Translational research of the JBR-10 trial indicated that high class III beta tubulin expression was associated with shorter relapse-free and overall survival in patients treated with surgery alone but not in patients receiving adjuvant chemotherapy (19). The survival benefit of adjuvant chemotherapy was greater in patients with high compared to those with low tubulin expression in their tumors. However, the interaction between tubulin expression and chemotherapy treatment did not reach statistical significance. Over-expression of p53 protein was associated with shorter survival but predicted a greater benefit from adjuvant chemotherapy (20). Lower haemoglobin levels at baseline were associated with a trend for shorter overall survival (21).

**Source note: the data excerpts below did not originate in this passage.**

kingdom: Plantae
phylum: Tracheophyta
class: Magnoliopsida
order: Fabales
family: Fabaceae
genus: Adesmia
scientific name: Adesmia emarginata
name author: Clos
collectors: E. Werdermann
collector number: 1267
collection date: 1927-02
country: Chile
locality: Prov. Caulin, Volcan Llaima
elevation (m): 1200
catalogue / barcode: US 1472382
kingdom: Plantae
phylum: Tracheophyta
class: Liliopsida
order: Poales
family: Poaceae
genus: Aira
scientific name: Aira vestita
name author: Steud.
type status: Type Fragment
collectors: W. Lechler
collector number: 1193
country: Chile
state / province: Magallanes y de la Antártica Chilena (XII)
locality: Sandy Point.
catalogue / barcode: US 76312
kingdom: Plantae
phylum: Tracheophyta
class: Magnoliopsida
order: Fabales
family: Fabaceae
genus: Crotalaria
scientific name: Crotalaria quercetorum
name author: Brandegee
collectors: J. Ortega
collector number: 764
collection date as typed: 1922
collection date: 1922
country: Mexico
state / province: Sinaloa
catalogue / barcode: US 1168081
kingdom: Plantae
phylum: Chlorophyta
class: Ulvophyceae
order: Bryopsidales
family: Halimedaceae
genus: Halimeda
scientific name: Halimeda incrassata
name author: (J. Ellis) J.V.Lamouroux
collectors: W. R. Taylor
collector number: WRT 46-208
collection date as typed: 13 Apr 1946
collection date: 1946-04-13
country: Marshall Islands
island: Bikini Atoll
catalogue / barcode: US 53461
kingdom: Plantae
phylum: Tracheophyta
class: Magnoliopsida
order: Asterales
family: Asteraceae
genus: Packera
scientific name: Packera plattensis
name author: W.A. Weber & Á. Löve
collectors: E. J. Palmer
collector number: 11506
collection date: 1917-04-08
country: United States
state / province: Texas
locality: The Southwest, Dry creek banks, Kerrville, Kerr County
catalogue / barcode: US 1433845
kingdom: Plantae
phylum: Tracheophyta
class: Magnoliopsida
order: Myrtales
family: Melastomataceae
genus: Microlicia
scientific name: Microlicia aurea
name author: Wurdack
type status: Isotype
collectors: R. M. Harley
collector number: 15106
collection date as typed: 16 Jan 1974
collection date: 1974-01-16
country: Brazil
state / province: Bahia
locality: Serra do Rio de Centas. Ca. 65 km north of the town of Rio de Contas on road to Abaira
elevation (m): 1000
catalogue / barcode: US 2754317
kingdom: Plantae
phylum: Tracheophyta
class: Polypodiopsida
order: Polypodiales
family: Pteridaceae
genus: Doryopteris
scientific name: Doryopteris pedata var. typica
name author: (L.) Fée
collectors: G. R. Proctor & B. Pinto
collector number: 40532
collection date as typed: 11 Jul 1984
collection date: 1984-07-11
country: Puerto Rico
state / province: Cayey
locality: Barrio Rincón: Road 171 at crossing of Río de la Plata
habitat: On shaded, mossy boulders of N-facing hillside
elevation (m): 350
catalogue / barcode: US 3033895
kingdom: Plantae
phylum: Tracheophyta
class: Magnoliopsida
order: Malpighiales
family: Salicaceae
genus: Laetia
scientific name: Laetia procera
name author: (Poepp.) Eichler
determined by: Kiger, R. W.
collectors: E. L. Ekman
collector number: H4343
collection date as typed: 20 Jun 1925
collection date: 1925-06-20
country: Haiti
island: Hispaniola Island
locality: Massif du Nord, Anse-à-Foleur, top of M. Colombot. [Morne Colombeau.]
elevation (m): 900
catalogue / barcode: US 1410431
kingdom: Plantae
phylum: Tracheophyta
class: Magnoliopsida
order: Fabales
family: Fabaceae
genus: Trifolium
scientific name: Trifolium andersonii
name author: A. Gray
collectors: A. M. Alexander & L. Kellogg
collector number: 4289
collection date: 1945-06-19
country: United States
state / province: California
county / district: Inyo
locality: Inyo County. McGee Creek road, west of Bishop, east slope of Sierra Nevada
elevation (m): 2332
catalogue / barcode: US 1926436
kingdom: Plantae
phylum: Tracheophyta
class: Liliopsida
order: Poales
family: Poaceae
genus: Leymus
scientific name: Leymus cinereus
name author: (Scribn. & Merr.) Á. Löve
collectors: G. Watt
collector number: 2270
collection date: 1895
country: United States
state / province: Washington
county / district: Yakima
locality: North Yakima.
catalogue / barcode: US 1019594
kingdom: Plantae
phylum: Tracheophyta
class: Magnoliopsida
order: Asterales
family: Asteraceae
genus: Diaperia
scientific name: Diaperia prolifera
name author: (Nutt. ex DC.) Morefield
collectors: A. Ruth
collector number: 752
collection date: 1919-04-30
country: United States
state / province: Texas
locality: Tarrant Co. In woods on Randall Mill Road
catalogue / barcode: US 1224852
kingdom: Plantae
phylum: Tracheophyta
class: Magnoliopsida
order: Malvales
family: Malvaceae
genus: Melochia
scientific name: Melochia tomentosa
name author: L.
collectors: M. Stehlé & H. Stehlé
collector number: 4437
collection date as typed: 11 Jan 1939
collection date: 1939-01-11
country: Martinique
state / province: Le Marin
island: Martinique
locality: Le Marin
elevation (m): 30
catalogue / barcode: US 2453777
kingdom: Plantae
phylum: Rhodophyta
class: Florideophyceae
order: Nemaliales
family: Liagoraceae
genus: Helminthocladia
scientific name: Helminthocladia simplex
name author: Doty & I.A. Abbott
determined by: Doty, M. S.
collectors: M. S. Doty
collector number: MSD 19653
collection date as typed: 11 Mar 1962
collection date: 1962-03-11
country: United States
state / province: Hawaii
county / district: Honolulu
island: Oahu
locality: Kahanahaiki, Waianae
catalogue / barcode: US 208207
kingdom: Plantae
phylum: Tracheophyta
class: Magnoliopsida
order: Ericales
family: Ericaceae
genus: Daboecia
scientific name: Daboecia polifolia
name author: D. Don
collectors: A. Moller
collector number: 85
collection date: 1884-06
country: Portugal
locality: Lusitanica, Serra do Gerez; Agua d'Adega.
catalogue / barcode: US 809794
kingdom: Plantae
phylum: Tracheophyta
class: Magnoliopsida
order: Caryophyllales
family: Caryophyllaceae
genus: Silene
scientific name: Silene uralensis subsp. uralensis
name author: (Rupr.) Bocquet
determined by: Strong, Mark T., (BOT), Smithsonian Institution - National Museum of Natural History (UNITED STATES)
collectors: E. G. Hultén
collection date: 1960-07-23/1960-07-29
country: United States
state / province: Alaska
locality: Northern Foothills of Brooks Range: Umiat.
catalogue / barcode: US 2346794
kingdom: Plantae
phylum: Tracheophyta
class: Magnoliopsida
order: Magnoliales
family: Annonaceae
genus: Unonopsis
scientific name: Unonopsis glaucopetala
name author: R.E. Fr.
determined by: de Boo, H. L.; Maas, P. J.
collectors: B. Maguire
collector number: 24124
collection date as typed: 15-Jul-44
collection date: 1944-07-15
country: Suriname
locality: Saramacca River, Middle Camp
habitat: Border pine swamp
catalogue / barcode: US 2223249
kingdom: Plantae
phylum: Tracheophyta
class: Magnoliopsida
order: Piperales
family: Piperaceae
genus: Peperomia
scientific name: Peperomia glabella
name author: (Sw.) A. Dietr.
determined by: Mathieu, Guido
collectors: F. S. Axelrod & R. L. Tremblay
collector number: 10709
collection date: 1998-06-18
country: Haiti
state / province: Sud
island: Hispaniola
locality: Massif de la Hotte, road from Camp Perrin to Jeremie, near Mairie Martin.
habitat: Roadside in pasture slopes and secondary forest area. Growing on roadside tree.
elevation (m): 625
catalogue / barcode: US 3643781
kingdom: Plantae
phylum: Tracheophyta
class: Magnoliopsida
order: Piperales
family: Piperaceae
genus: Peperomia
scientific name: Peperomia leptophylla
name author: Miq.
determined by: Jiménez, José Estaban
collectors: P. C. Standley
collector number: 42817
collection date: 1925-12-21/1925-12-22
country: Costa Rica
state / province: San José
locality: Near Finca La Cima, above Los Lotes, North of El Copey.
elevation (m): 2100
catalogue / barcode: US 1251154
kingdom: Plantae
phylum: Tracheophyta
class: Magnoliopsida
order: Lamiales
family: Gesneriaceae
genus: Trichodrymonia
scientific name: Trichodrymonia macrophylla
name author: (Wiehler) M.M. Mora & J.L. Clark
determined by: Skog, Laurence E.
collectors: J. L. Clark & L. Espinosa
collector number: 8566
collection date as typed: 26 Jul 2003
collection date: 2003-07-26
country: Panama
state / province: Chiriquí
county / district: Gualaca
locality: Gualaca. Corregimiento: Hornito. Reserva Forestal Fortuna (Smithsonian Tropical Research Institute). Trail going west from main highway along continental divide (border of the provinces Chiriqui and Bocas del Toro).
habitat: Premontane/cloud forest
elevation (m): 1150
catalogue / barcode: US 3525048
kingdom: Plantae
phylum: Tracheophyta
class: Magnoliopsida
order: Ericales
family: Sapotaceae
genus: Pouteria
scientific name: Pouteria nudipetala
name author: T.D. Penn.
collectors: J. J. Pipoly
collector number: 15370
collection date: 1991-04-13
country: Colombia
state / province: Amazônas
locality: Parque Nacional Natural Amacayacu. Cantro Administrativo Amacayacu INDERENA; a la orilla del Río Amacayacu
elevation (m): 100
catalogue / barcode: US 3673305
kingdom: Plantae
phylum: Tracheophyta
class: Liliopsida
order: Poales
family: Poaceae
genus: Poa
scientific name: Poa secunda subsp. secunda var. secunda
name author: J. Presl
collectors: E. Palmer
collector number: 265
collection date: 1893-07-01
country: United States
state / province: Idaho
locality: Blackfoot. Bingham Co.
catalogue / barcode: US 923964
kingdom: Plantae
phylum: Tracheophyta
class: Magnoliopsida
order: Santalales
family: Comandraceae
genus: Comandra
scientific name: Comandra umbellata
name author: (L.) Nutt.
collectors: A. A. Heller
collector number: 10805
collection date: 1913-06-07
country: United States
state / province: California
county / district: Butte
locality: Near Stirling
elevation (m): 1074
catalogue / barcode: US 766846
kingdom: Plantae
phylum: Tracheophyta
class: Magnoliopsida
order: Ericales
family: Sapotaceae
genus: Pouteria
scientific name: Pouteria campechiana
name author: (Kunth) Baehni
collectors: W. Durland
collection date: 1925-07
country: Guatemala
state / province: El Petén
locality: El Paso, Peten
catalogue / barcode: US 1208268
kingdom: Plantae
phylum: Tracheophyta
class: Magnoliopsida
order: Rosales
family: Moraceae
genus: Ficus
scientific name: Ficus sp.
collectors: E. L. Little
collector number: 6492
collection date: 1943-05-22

BRCA1 mRNA expression levels might impact on the sensitivity to cisplatin and antimicrotubule drugs. Thus the Spanish Lung Cancer Group investigates adjuvant chemotherapy customized according to BRCA1 mRNA levels in a randomized trial (GECP-SCAT).

Integration of targeted therapies

The second strategy to improve outcome of adjuvant chemotherapy studies the integration of targeted therapies. EGFR-directed therapies and angiogenesis inhibitors are of primary interest because of their efficacy in patients with advanced NSCLC.

EGFR-directed Tyrosine Kinase Iinhibitors as single agents have shown efficacy in patients previously treated with chemotherapy, in the maintenance setting and in patients with EGFR-activating mutations independent of treatment line (22). An ongoing multi-center, randomized, double-blind, placebo-controlled, phase III trial, compares single-agent erlotinib with placebo following complete tumor resection with or without adjuvant chemotherapy in patients with stage IB-IIIA NSCLC who have EGFR-positive tumors based on FISH and/or immunohistochemistry (RADIANT). Cetuximab is another drug that might be studied in combination with adjuvant chemotherapy in patients with EGFR-positive tumors in the near future because of its efficacy in combination with palliative chemotherapy in patients with advanced NSCLC and high EGFR expression in their tumors (24, 25).

Bevacizumab added to adjuvant chemotherapy is currently evaluated in the North American Intergroup Adjuvant Chemotherapy Trial ECOG 1505 in patients with early-stage NSCLC. In this trial, patients with stage IB (>4 cm), II or IIIA NSCLC will be randomized to receive adjuvant cisplatin-based chemotherapy either alone or in combination with bevacizumab.

Vaccination

Another strategy to improve outcome of completely resected NSCLC is the use of Antigen-Specific Cancer Immunotherapeutics which should stimulate the immune system to recognize and eliminate cancer cells in a highly specific manner. An interesting tumor-specific antigen is MAGE-A3 which can be detected in about 35% of early-stage NSCLC but not in normal cells. A randomized, placebo-controlled phase II trial indicated that vaccination with MAGE-A3 vaccine in MAGE-A3 positive patients with stage IB or II NSCLC reduces the relative risk of recurrence by 27% (26). These encouraging results led to the currently ongoing phase III trial (MAGRIT) comparing vaccination with observation alone in patients with completely resected NSCLC.

CONCLUSION

Adjuvant cisplatin-based chemotherapy is now a standard of care for patients with completely resected NSCLC stage II-III and in selected patients with stage I NSCLC. Further improvements of adjuvant treatment for early-stage NSCLC patients are expected by the implementation of customized chemotherapy, the integration of targeted therapies and cancer immunotherapy.